It is clear from the facts of the case that the trial judge was not happy with the fact that this defendant was going to walk free on these serious charges and manipulated the law to avoid an ending that he was not happy with. Like it or not, Blueford had won his case and the trial court took his victory away from him. Many briefs have been filed by law professors and groups outraged that the Fifth Amendment was so clearly manipulated and violated in this case. The role of the judge is to apply the law and not make the law.
In reviewing news releases about this case I was struck at the different descriptions of the case in different news articles. One news article mentions that the jury foreperson made an "offhand remark" to the judge in open court that the jury had decided 12-0 for acquittal on the murder charges. But the fact is that nobody is disputing that the jury had voted 12-0 for acquittal, not even the prosecutors who are opposing Blueford's appeal.

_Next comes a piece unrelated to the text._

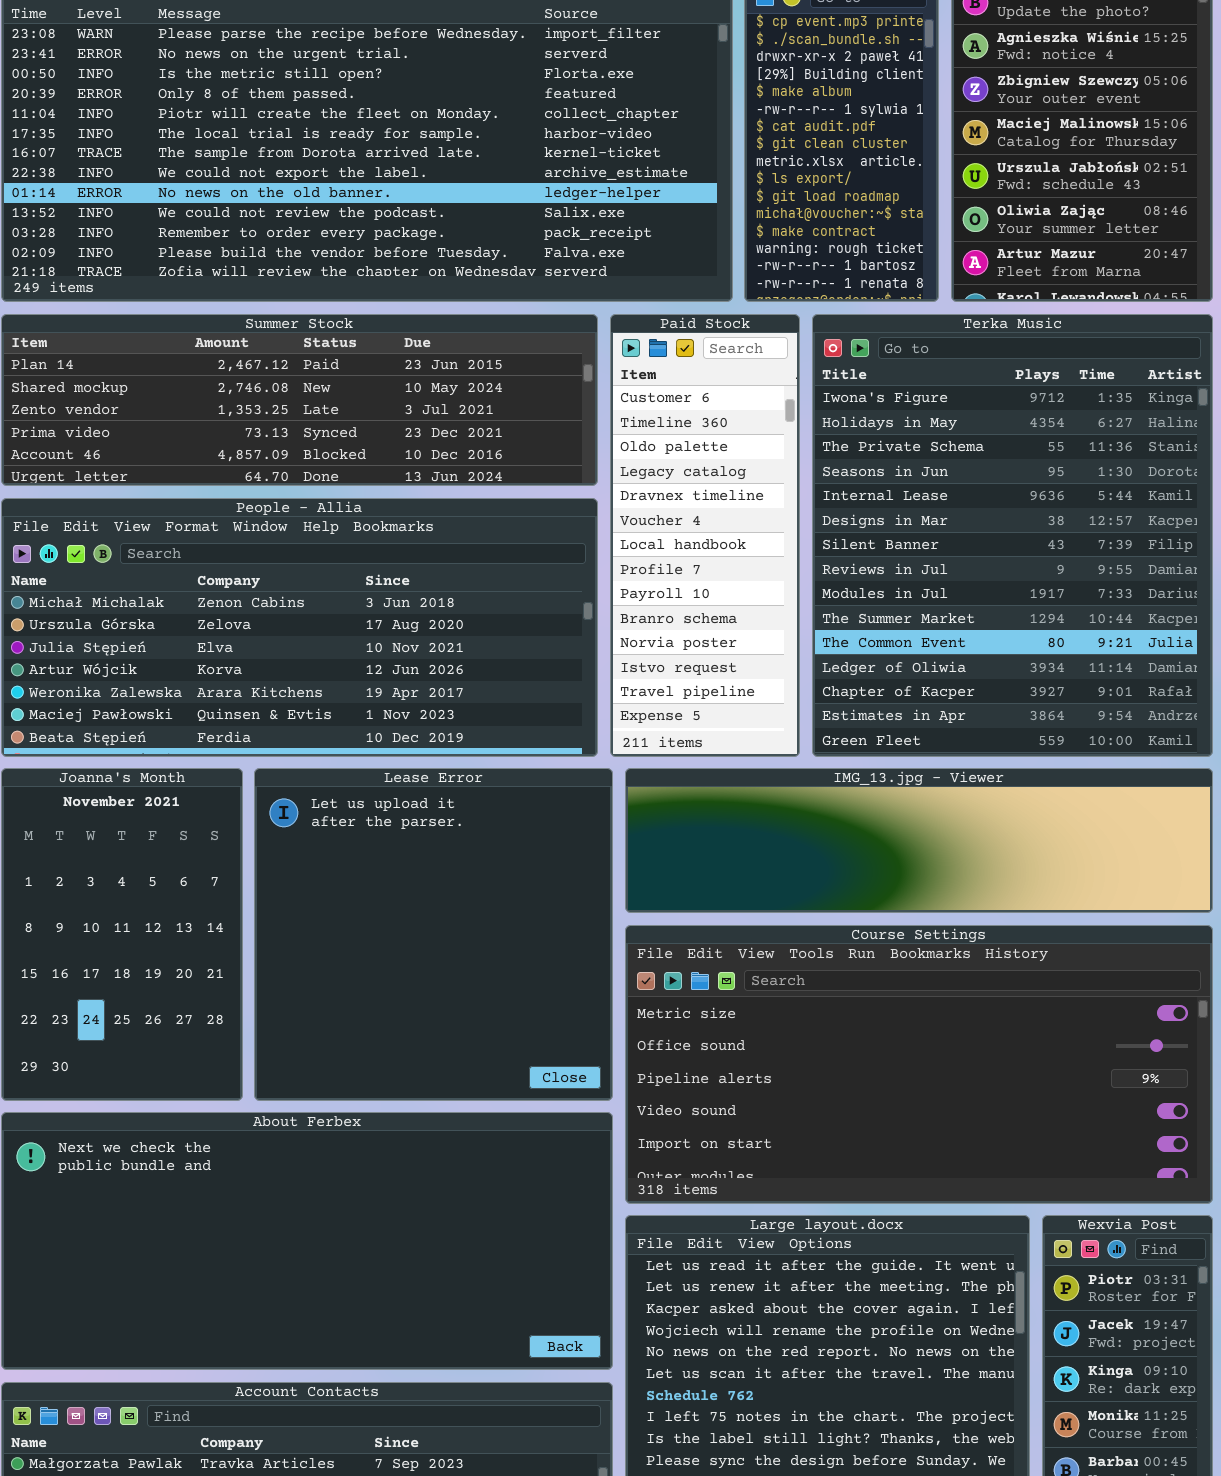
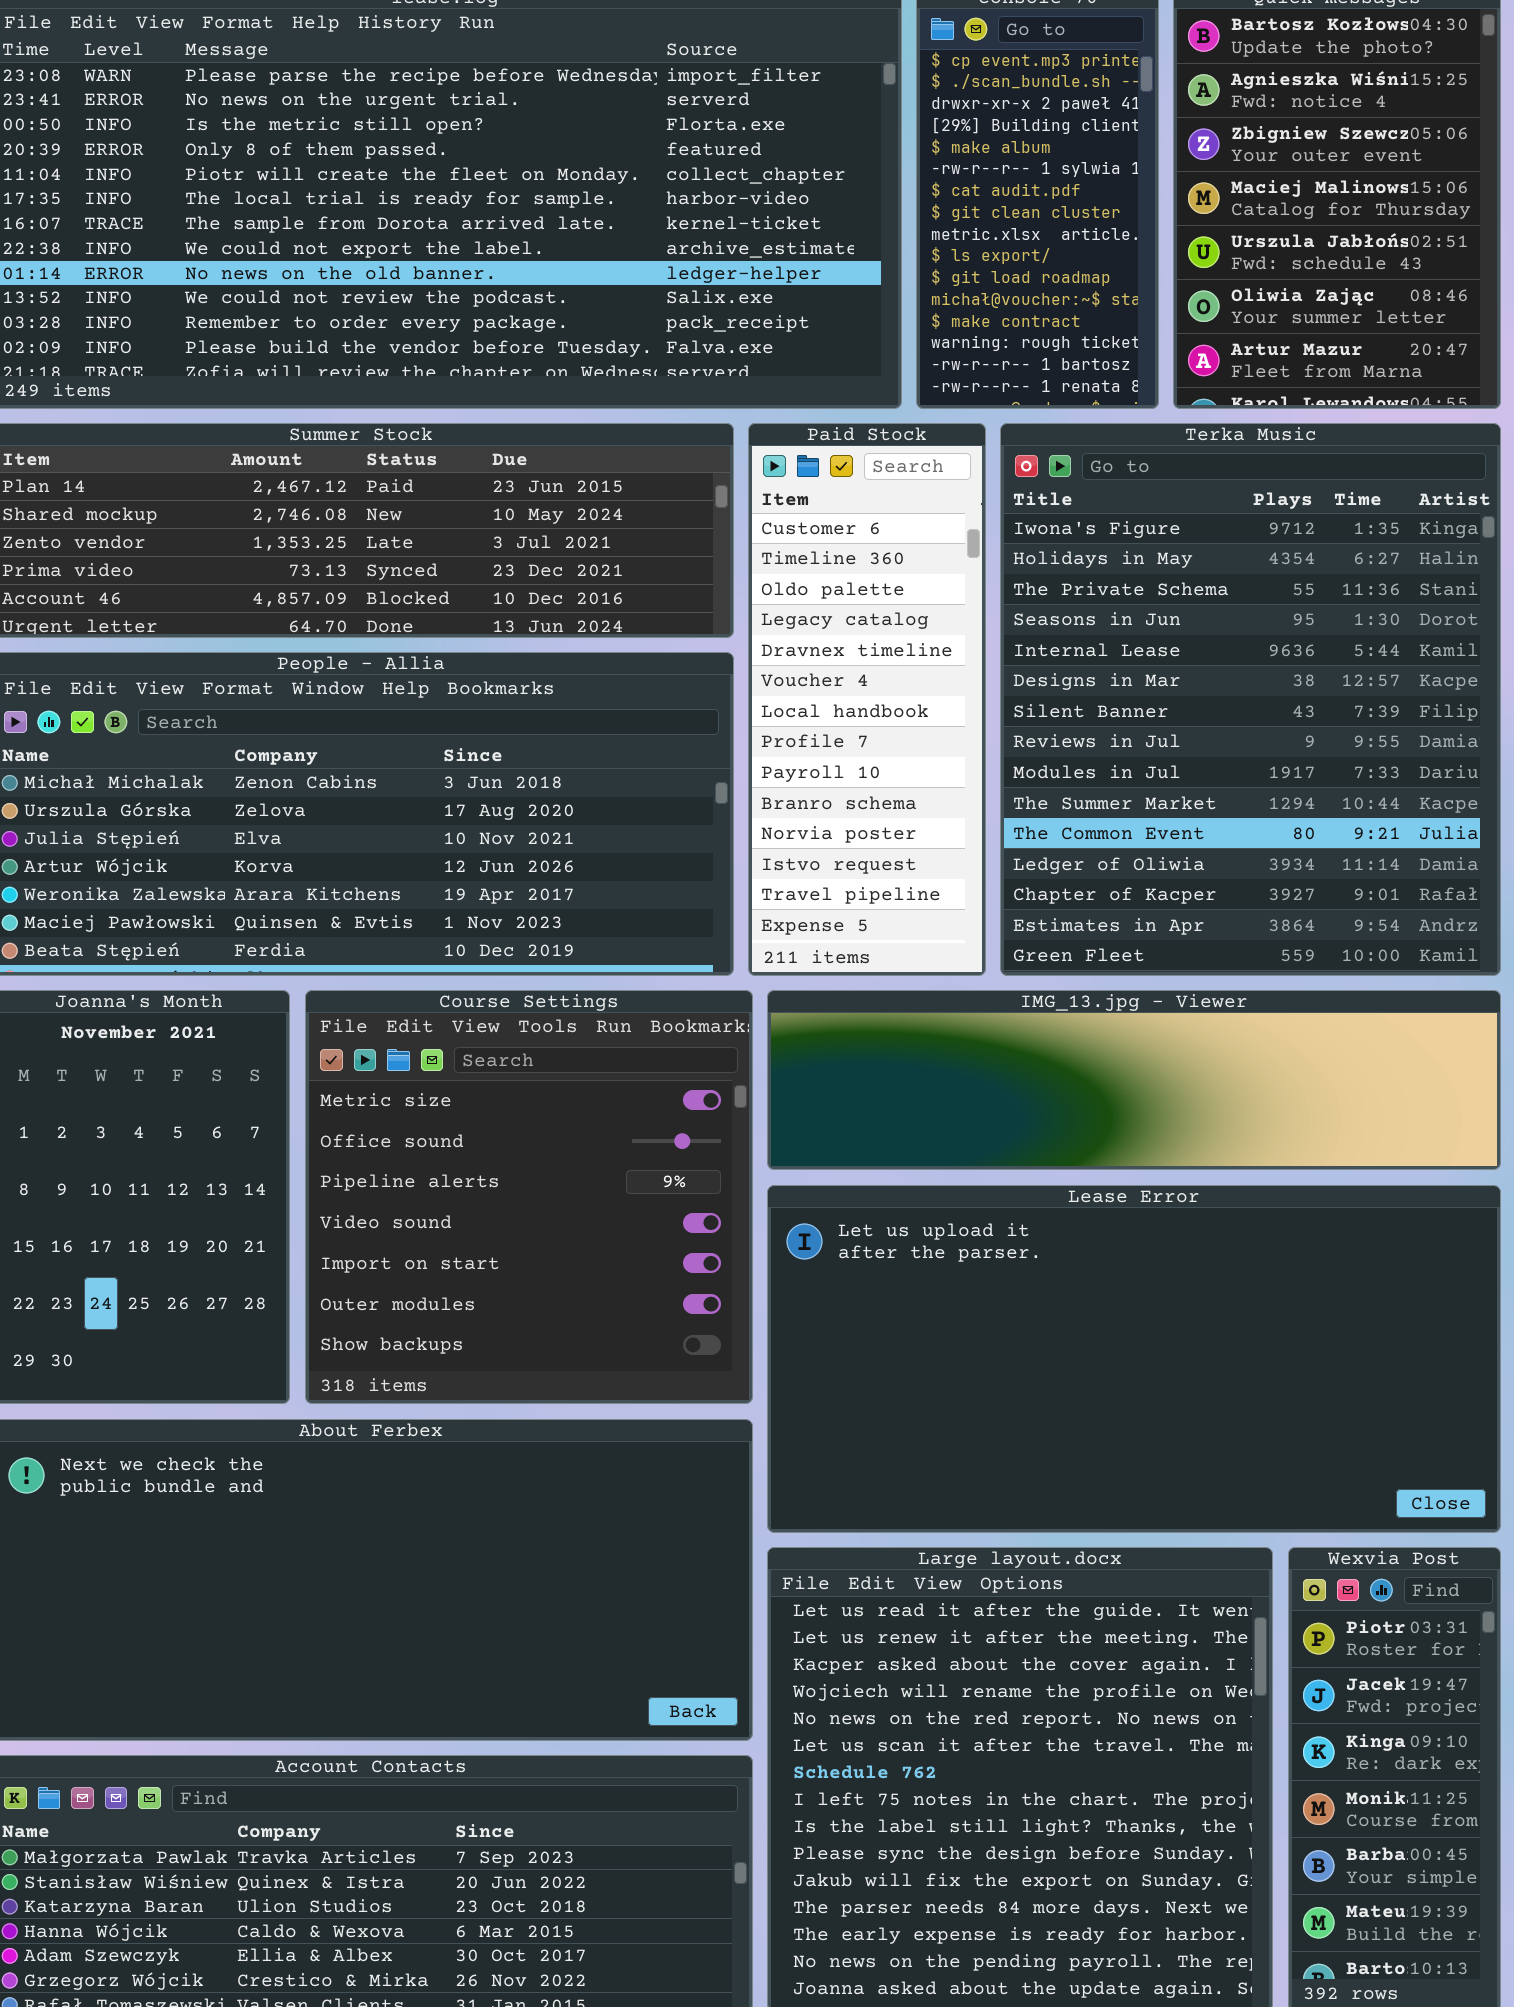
Lease Error: [254,768,613,1101] -> [767,1185,1501,1533], moved, resized
Course Settings: [625,925,1213,1204] -> [305,990,753,1404], moved, resized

So whether this was an "offhand remark" in open court is irrelevant. It is undisputed that the jury had found Blueford not guilty of murder. Language used in a newspaper article to minimize the importance of the fact that he was found not guilty is clearly an attempt by certain media outlets to minimize the fact that he was found not guilty by a jury of his peers. It is clear that the court was searching for legal technicalities to avoid having the jury's verdict become final.
The case is Blueford v. Arkansas, 10-1320. We should have a decision late next year.